Дня два тому назад я получила от нее письмо; одно из самых печальных писем, какие мне случалось получать в жизни (хотя оно веселое и содержит несколько первоклассных каламбуров). О материальных делах она не пишет совсем, о здоровье очень глухо, — но помнишь, я говорила с тобой об ее необыкновенном целомудрии во всем, что касается ее личных огорчений (настоящих).

Я учла его, и тогда это письмо приобрело смысл, который меня удручил. Для меня, больше чем для кого бы то ни было из вас, Вета была по-настоящему близким человеком, кроме того, человеком символическим, с которым связана моя академическая молодость.

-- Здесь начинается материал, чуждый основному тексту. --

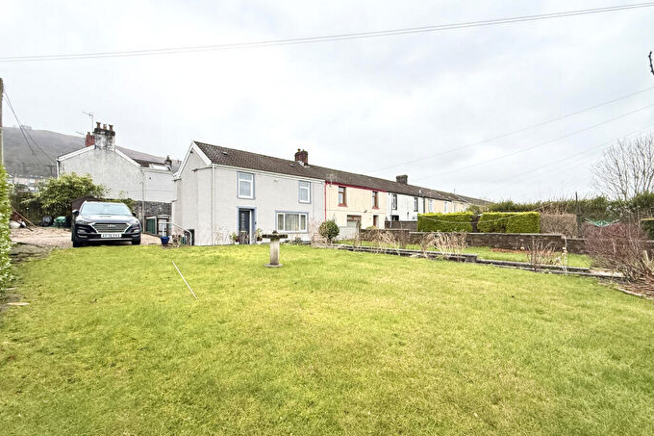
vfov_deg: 77.3
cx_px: 333
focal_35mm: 15
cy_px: 228
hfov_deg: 100.4
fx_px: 272
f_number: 2.2
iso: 250
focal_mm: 2.22
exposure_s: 1/99
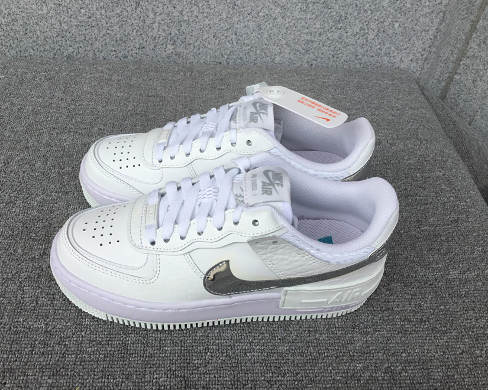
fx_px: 477
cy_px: 192
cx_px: 228
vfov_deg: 44.5
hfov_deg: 54.2
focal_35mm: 33
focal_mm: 3.3
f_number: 2.4
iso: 25
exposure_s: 1/351
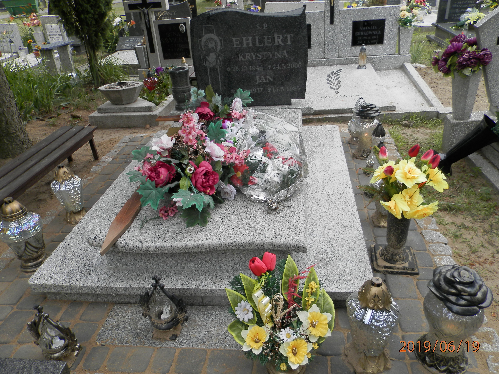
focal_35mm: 26
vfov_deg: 53.0
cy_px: 193
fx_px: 375
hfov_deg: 67.3
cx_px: 251
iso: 80
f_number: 3.1
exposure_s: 1/60
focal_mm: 4.5
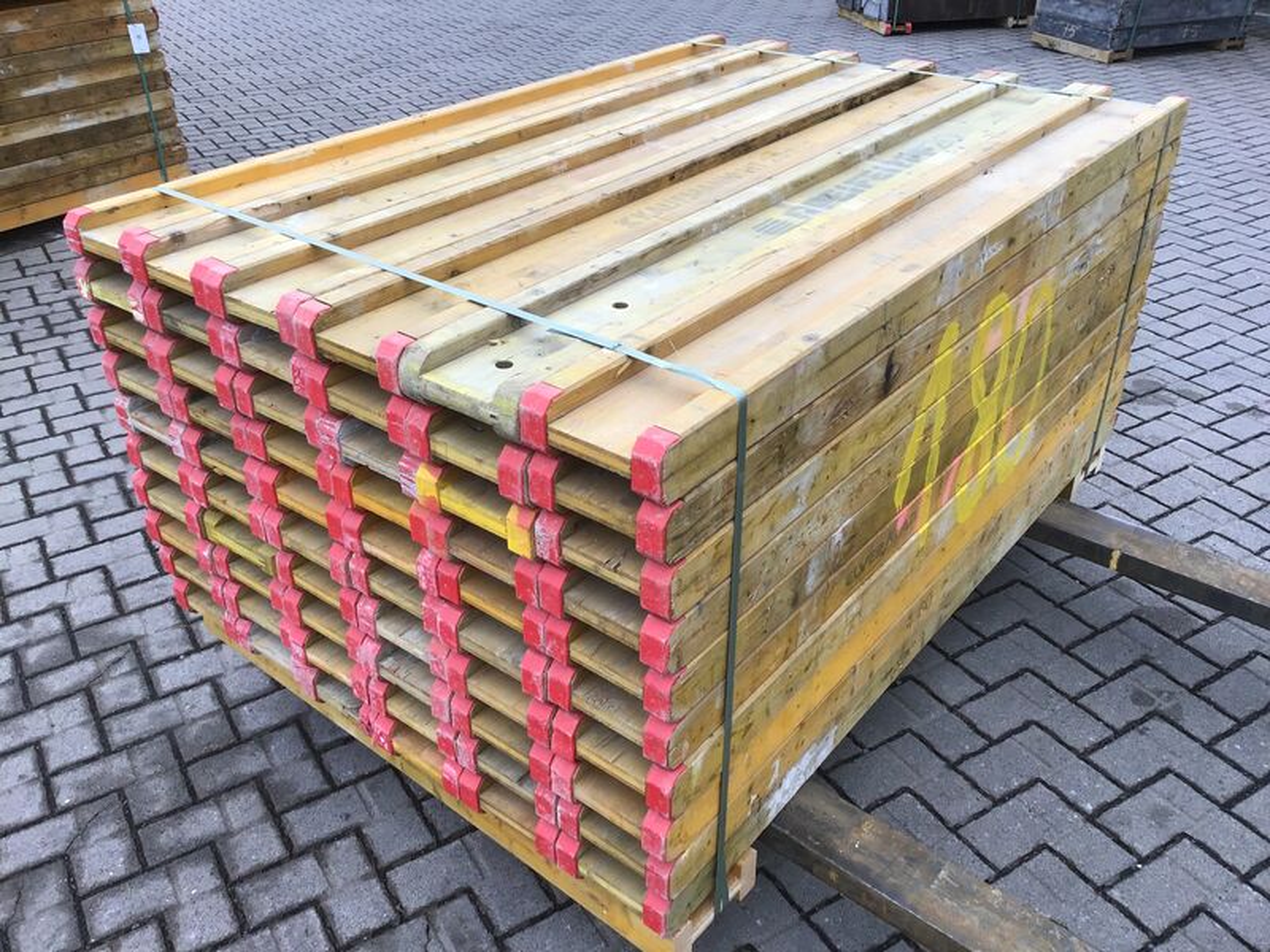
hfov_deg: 58.4
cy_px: 476
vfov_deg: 45.4
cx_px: 635
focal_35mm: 31
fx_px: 1137
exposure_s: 1/100
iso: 40
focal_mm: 3.3
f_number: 2.4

Это письмо опять навело на меня отчетливое ощущение конца какого-то периода. Конечно, необходимо и разумно кончать периоды, — но нам эти концы как-то очень страшно дают о себе знать: гибелью и несчастиями друзей.

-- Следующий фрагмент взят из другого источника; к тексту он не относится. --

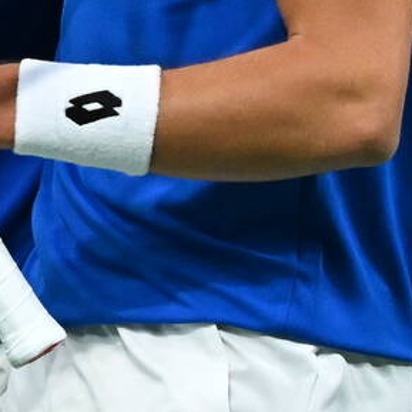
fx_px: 14826
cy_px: -266
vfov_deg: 1.6
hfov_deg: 1.6
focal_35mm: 1101
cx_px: -71
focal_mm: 130
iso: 2500
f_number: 2.8
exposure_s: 1/2000
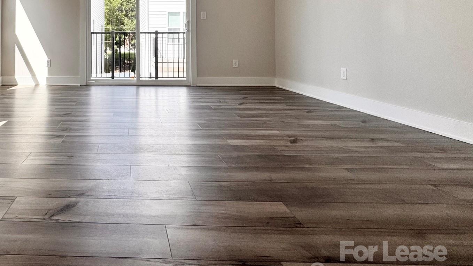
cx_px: 117
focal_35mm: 23
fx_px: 288
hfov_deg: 73.1
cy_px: 39
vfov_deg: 45.9
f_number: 2.2
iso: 40
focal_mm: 2.22
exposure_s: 1/370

Не собираюсь пускать ни слезу, ни слюну, но, признаться, мне хочется написать Вете по-человечески. Не знаю, решусь ли; боюсь ее окаянного юмора. <...>


Москва, 26 февраля 1929

<...>

Позавчера конструктивисты специально для меня, т.е. специально для вас, ибо я только представитель, так сказать, тень от пальмы, — устроили внеочередное собрание. Подробности расскажу при личном свидании. Их (не подробностей, а конструктивистов) очень много; почти у всех бравый вид и хорошая мускулатура, что мне очень понравилось. С умственными способностями обстоит много хуже. Как мы и ожидали, разговаривать стоит и следует только с Сельвинским. Зелинский — очень милый, вежливый, приятной наружности человек, при этом явно придурковатый. После моей краткой информации, кто мы и что мы, они завели методологические споры (подробности лично). Я сказала по вопросам методологическим несколько теплых слов (кажется, говорила удачно), потом добавила, что считаю направление разговора неплодотворным, т.к. наши научные методы мы все равно для них менять не станем (намекнула при этом, что мы устояли против более серьезных соблазнов), и что весь вопрос в том, устраиваем ли мы их в том виде, в каком мы себя предлагаем. Тут вмешался Сельвинский (все стихло), очевидно, крайне недовольный тем, что его паства проявила усердие не по разуму.

Он сказал, что я совершенно права, что эти разговоры ни к чему; и сразу, ни с кем не советуясь, приступил к конкретным предложениям.

Сельвинский мне нравится; он все же человек какого-то большого напряжения. При этом он, разумеется, дурного тона, как все люди, которые выработались в провинции и расцвели в Москве. Но я думаю, что на худой конец можно обойтись и без хорошего тона.


Одесса, 4 сентября 1929

<...>

Вчера получила большое и очень лучезарное письмо от Веты. Она весьма довольна своим мужем. Надеюсь, что этот брак будет счастливым, во всяком случае, он был удивительно своевременным. Есть события, назревающие в биографии человека с такой же железной необходимостью, с какой они назревают в истории народов. Мы поняли, что Вете нужно войти в гавань именно теперь, когда увидели ее в Москве; между тем, как тогда, когда весной 25-ого г. она любила Юрочку и пила с нами пиво, а потом делила свои вечера между чижом и Гуковскими — всякий ее брак был бы нелепостью.